─── Exercise materials
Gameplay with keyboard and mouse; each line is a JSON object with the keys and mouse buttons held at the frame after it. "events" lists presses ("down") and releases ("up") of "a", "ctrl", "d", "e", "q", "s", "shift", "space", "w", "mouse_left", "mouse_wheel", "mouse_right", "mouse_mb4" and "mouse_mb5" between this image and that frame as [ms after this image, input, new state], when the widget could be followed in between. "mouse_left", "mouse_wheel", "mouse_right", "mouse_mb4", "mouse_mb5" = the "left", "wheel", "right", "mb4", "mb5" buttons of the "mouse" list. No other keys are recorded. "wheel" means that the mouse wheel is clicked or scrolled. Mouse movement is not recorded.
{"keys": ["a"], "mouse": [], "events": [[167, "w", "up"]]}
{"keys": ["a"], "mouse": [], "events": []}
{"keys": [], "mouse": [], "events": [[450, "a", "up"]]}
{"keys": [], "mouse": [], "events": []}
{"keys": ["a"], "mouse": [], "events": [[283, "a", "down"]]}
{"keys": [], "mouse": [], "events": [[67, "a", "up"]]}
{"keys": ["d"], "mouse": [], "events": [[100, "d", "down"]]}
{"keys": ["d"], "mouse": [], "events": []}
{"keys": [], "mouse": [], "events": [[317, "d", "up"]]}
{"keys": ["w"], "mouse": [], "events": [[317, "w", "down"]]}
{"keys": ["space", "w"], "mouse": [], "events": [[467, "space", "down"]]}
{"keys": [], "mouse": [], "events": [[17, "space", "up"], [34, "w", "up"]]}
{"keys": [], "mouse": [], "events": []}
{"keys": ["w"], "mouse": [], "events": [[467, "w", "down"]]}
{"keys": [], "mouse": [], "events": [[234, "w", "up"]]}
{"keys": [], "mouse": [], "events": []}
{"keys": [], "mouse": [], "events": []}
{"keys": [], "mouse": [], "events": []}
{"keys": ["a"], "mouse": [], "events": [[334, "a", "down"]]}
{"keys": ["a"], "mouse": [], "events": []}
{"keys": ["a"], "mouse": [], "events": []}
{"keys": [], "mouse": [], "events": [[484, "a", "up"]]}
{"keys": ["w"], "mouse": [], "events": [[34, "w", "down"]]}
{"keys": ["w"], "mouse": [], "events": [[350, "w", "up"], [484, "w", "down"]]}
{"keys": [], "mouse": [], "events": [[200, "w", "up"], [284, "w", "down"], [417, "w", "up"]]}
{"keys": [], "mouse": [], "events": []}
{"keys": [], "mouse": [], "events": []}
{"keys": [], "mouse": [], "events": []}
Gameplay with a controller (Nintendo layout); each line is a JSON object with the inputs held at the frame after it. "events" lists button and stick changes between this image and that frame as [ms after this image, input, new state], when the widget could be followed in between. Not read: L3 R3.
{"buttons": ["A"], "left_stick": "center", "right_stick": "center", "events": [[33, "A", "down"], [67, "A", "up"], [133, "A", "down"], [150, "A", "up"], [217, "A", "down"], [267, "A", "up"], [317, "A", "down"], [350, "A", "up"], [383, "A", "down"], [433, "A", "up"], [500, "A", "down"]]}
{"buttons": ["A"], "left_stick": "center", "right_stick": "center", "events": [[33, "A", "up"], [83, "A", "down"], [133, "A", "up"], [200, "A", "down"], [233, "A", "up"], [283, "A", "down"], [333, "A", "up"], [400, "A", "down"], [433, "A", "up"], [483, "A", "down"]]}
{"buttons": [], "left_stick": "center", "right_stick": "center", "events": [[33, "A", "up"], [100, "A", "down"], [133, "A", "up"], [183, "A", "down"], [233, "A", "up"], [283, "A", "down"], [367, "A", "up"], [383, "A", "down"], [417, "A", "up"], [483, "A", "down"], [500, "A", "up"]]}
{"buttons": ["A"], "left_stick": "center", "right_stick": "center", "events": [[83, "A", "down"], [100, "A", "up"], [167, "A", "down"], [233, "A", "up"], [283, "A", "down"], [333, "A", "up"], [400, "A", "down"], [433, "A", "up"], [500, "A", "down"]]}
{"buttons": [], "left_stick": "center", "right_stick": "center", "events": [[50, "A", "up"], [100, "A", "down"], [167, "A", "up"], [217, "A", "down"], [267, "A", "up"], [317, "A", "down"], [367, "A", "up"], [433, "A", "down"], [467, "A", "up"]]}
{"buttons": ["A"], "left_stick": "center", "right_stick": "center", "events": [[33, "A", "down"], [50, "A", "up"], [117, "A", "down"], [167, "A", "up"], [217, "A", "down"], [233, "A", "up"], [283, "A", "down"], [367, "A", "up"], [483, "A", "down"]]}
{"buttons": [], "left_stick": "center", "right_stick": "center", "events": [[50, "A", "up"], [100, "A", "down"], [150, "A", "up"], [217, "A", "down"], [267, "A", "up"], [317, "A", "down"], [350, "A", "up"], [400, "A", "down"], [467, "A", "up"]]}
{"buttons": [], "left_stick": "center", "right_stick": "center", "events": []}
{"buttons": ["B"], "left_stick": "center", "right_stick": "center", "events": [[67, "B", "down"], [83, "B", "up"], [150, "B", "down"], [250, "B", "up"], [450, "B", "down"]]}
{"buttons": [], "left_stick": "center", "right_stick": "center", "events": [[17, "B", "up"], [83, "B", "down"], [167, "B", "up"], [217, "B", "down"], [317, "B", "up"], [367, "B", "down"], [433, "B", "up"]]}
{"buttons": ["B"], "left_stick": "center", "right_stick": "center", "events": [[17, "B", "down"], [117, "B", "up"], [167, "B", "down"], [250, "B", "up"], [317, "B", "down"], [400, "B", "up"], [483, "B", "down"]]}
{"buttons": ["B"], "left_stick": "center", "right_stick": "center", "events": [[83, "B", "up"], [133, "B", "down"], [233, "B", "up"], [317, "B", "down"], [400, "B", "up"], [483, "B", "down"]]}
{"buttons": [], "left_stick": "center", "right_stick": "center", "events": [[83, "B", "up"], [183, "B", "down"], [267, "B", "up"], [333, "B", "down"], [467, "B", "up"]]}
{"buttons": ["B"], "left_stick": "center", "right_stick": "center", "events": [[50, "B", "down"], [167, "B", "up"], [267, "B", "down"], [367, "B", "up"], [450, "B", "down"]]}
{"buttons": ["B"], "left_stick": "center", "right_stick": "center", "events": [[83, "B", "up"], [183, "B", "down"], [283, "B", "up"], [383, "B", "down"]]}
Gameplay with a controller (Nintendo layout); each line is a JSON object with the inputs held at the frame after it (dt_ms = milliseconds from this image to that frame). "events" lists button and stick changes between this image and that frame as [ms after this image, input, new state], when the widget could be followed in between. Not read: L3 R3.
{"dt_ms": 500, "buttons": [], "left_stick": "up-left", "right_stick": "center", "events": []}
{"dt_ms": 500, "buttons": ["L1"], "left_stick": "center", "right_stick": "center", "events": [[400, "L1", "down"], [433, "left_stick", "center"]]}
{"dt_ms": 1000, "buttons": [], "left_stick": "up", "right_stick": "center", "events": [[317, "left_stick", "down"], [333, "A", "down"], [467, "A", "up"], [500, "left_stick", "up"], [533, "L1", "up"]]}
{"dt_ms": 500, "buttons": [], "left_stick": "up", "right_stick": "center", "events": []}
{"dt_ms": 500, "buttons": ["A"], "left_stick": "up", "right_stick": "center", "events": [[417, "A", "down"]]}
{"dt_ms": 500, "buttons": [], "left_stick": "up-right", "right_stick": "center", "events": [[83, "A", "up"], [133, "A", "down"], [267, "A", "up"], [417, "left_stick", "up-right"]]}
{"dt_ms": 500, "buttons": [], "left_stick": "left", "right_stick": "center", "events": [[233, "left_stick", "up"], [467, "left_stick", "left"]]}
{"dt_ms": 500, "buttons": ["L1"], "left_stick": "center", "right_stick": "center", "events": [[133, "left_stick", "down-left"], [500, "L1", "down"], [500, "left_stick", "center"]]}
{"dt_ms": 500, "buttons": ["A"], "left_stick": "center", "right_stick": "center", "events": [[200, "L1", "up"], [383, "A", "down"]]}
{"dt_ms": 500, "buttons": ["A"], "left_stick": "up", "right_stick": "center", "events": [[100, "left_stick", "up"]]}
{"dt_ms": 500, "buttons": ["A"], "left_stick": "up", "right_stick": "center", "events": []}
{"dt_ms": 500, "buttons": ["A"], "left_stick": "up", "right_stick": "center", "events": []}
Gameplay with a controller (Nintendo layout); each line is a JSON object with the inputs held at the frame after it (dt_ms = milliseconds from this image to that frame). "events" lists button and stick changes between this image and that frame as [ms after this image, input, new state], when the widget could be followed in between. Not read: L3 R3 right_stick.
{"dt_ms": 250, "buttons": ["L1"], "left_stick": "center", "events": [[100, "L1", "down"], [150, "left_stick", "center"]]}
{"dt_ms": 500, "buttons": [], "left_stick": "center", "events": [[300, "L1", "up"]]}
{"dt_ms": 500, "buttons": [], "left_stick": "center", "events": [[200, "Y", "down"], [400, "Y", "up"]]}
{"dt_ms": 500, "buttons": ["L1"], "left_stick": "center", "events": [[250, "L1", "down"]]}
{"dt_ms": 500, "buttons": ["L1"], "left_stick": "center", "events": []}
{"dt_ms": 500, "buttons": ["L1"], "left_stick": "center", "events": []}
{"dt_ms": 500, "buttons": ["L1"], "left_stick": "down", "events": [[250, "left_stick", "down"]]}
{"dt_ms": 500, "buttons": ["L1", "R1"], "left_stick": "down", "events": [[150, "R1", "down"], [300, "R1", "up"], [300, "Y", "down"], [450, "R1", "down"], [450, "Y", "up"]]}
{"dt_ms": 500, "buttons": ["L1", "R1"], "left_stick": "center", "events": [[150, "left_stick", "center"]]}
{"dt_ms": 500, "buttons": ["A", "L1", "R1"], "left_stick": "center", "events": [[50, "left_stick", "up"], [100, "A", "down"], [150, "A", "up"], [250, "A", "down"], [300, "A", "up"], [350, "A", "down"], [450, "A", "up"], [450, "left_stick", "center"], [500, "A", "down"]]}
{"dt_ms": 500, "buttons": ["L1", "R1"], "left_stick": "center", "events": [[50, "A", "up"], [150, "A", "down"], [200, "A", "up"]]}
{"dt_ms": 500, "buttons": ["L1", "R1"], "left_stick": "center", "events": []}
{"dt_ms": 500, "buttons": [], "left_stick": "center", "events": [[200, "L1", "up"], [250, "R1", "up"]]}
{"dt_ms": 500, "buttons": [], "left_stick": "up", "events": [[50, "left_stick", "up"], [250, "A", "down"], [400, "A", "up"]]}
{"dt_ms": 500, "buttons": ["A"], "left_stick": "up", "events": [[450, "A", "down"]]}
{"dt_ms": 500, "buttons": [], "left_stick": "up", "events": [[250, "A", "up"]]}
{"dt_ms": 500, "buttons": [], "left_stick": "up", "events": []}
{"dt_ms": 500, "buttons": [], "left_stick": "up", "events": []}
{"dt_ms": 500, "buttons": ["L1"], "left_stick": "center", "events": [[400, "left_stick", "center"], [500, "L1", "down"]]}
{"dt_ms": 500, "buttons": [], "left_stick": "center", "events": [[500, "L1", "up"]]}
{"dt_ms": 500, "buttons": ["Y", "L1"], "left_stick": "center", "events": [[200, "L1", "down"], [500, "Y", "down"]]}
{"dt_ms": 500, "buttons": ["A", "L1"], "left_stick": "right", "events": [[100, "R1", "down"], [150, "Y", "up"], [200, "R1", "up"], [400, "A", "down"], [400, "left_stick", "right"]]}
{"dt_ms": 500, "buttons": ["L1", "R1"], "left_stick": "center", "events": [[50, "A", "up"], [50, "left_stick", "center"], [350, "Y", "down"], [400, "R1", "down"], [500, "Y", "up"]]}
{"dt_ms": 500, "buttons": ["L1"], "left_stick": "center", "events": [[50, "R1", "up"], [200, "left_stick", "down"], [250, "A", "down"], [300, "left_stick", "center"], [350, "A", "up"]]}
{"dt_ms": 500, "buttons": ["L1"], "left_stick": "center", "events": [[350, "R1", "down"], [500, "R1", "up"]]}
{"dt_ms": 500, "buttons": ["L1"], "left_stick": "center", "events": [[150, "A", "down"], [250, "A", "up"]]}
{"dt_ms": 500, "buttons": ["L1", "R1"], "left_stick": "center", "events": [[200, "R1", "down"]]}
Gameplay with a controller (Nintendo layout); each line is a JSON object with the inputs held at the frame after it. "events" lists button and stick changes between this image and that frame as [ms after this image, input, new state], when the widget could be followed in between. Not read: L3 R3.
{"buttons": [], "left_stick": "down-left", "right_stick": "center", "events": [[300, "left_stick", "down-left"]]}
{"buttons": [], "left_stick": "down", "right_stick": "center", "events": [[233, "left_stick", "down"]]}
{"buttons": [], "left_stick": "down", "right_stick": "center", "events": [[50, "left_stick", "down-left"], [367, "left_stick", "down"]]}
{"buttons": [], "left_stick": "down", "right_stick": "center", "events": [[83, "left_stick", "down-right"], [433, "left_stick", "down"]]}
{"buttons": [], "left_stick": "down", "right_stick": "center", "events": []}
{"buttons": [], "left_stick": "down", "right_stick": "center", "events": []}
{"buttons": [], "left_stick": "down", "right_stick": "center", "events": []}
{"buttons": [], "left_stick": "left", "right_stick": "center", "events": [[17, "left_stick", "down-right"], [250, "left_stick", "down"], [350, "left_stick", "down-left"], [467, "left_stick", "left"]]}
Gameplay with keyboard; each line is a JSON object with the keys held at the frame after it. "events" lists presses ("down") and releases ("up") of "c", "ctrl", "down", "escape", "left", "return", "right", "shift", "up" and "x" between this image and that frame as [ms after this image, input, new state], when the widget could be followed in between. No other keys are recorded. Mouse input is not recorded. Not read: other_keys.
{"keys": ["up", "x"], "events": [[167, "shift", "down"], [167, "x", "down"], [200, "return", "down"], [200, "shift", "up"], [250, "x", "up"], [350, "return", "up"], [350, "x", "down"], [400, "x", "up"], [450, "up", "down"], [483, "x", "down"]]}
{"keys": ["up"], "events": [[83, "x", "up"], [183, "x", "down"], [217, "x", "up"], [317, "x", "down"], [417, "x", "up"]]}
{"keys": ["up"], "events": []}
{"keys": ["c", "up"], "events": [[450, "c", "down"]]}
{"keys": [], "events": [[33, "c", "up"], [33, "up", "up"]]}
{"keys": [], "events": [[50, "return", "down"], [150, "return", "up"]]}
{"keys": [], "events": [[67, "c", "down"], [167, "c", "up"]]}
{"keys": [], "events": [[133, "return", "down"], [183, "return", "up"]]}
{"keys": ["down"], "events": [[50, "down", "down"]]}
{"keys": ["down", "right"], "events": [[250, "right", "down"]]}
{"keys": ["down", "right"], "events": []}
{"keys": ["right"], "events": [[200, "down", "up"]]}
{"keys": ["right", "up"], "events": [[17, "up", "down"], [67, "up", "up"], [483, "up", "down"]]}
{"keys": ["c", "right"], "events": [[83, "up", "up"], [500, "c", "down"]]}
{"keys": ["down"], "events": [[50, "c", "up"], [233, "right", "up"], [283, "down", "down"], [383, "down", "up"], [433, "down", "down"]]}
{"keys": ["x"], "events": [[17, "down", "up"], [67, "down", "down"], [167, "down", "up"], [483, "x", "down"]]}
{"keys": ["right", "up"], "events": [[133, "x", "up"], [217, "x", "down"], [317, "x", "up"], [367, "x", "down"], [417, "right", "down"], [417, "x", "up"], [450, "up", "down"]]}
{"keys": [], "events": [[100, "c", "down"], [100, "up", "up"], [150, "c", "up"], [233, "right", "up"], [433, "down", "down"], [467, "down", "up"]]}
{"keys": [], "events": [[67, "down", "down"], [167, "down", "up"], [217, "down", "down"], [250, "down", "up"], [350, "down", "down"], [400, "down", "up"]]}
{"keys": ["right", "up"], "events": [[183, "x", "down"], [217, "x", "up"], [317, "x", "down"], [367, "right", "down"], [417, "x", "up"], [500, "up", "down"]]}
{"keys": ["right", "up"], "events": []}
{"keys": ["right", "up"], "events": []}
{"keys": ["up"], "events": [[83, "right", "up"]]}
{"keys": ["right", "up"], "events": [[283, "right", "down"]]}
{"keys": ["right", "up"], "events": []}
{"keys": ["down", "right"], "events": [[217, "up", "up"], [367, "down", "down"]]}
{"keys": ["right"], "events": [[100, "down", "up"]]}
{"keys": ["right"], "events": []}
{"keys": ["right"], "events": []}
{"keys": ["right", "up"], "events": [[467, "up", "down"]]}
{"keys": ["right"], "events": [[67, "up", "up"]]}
──────
Task brief
Say only the number of lines of the data above in which the string "keyboard" occurs.

Task output
2